Blank Rome, which has long been in the Am Law 51-100, has taken a hybrid approach to moving the needle. It added in certain practices and cities, but also focused on a certain upper middle-market client base rather than marketing to larger clients that often go to a set stable of larger firms.In early 2016, Blank Rome brought on more than 100 lawyers from Dickstein Shapiro, adding to its government contracts and insurance practices and significantly boosting its presence in Washington, D.C. The move raised Blank Rome’s gross revenue by 22.5 percent to $422.5 million and moved it from 94th to 78th on this year’s Am Law 100 ranking. PPP rose 2.2 percent to $910,000.

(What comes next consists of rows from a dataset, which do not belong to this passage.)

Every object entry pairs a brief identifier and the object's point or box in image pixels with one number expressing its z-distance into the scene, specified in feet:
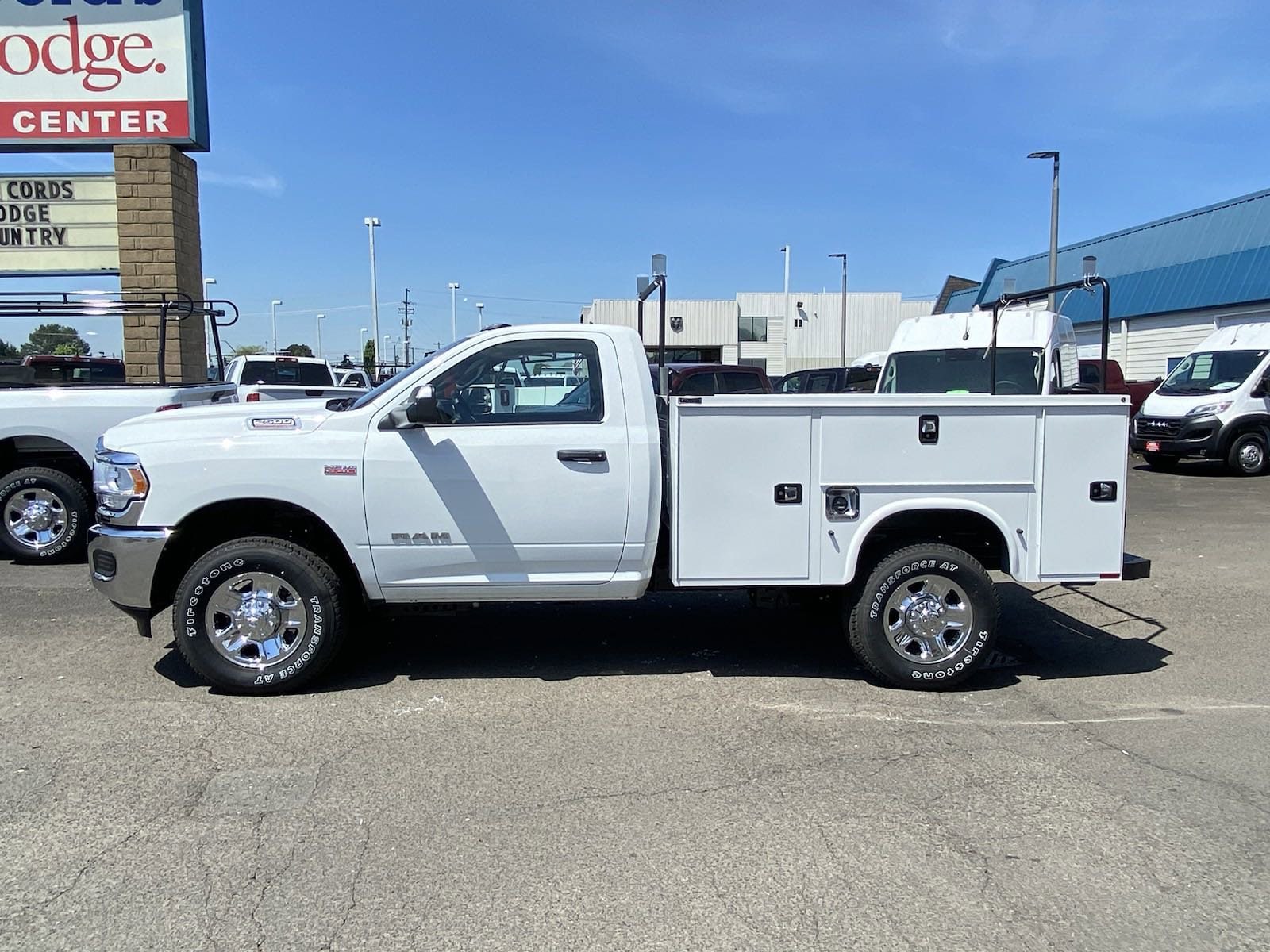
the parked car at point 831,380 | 68.18
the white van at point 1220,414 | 54.24
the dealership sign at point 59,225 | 41.83
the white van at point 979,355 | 37.60
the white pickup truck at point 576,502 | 17.12
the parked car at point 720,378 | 55.52
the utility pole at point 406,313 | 257.34
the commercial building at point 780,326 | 198.90
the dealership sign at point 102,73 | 40.91
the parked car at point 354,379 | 62.54
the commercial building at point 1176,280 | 89.35
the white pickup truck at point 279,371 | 55.11
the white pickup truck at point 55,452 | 27.71
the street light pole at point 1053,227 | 71.80
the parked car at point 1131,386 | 70.65
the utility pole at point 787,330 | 198.49
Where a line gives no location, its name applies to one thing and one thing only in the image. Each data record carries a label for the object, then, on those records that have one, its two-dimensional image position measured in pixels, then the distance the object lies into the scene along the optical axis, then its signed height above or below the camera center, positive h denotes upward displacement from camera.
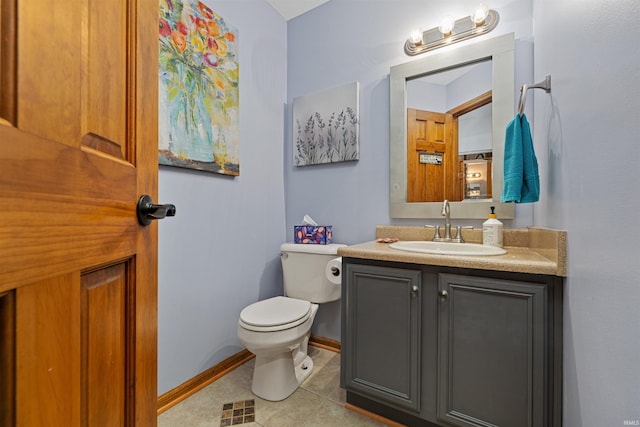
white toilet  1.40 -0.56
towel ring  1.12 +0.52
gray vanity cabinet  0.99 -0.53
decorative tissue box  1.93 -0.15
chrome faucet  1.56 -0.10
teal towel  1.18 +0.19
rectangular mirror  1.51 +0.50
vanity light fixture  1.52 +1.05
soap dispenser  1.40 -0.10
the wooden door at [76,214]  0.31 +0.00
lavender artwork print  1.93 +0.63
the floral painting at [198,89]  1.40 +0.68
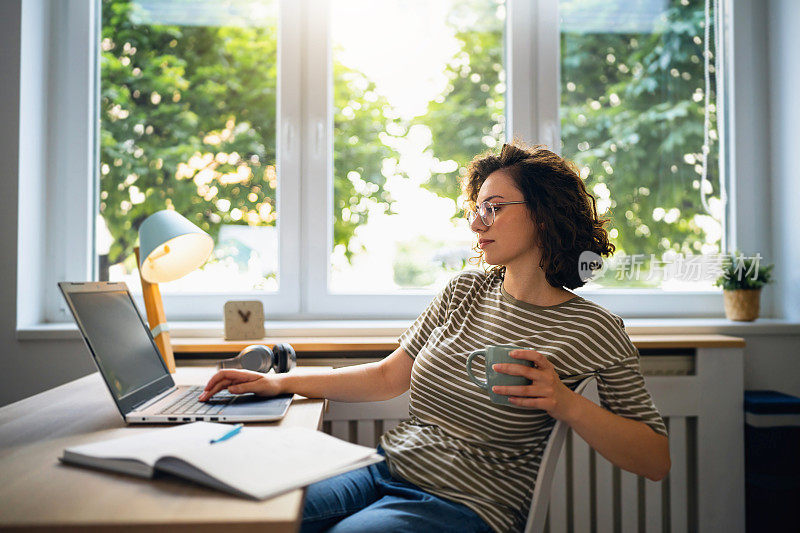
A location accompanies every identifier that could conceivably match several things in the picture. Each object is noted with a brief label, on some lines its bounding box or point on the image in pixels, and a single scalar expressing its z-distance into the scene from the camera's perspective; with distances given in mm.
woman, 996
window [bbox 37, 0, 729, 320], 2012
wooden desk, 577
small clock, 1742
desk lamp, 1474
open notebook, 665
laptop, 1010
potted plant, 1897
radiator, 1762
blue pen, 813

Chairman Alan Hoffman says the firm doesn’t manage to its gross revenue ranking, but is in the final year of a five-year strategic plan to grow in “tier one” cities. Some 60 percent of Blank Rome’s current lawyers were not at the firm in 2011, when the strategic plan was being drafted, Hoffman says.

“Our view, looking at our strengths of our different practice areas was to grow revenue with upper middle-market clients,” Hoffman says, noting the firm recognizes that a Fortune 50 company will likely always hire a brand-name New York firm for big deals.

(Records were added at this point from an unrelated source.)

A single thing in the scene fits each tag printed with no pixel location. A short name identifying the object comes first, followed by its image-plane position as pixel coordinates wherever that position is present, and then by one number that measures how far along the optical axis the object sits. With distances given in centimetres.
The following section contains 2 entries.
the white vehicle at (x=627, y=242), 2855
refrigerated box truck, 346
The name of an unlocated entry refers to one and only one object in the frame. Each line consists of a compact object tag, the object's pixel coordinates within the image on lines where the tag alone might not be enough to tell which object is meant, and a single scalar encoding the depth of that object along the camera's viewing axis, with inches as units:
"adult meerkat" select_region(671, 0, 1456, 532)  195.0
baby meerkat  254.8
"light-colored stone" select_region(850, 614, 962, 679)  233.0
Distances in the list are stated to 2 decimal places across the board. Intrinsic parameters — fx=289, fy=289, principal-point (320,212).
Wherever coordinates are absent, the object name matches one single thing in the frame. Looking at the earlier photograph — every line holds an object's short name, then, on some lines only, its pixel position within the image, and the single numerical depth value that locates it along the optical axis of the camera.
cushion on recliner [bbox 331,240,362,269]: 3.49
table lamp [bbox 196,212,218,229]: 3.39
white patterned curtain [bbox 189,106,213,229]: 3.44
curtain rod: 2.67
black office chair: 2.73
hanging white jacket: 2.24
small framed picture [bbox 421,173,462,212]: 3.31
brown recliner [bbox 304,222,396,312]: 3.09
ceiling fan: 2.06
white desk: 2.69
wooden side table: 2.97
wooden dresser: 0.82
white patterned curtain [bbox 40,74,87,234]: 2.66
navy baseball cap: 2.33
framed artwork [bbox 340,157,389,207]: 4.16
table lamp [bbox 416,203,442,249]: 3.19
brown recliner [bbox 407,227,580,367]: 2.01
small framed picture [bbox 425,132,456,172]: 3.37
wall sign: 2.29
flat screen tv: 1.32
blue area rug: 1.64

Hoffman says all firms are looking at how they can grow revenue because more revenue can mean more profitability. “But at a certain point, you always are focused on profitability, and I think that is going to be what law firms focus on more and more,” he says.

Focusing on profitability ties to a need for project management, alternative fee arrangements and the use of nonpartner-track associates. That ties into another issue firms are dealing with: talent management.

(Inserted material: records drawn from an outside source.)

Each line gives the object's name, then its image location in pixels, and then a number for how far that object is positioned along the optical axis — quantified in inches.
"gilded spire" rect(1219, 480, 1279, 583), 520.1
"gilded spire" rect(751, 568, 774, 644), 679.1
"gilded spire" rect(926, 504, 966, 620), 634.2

About 15 or 20 years ago, associates were billing 2,200 to 2,600 hours a year, Hoffman notes. That number is significantly lower now, he says.

“Now there is what’s called ‘quality of life.’ I had no life,” Hoffman jokes about his time as an associate. “How is that going to impact law firms? How are law firms going to continue to grow and make it beneficial for our associates and partners to be part of a law firm because we can address their quality of life needs?”

Hoffman says one of the things that keeps him up at night is making sure his partners are happy and don’t walk out the door with a group of lawyers.

Shunk says that for law firms, taking a hard look at their partnership classes, using the opportunity to draw from different talent pools than they have historically, and becoming more data savvy and technology driven may be more critical to their survival than their head count or revenue size.

Is There a Place for These Not-So-Rich Firms?

Being just outside the wealthiest tier of firms isn’t necessarily a bad thing, experts say.

“Even if they don’t succeed in [bridging] the chasm, they still provide significant advantages,” Barnard says. He cites the example of the Big Four accounting firms and the thousands of other accounting shops that are still thriving.

“What ultimately is going to … determine the survival of a particular law firm isn’t necessarily going to be just the size and financial scope but how it will deal with change,” Shunk says.

Though the world is increasingly global, not all U.S. companies require a global footprint, D’Amore says. And the major conflicts issues at large firms can create opportunities for the firms a bit lower on the list, he adds.

“There will always be a client that goes to them unless the line blurs too much between the top of the regional market and that bottom [Am Law] 50,” D’Amore says.

That brings the conversation back to distinction.

“Ambitious firms from the Am Law 30-200 will have to work out why anyone should use them,” Barnard says.

Clarification, 4/28/2017, 5 pm EDT: The decline in profits per partner (-35 percent) at Fox Rothschild that is cited in this story was based on estimates provided by the firm, whose fiscal year ends March 31. Data later submitted by the firm after the Am Law 100 deadline shows that its PPP increased 0.8 percent.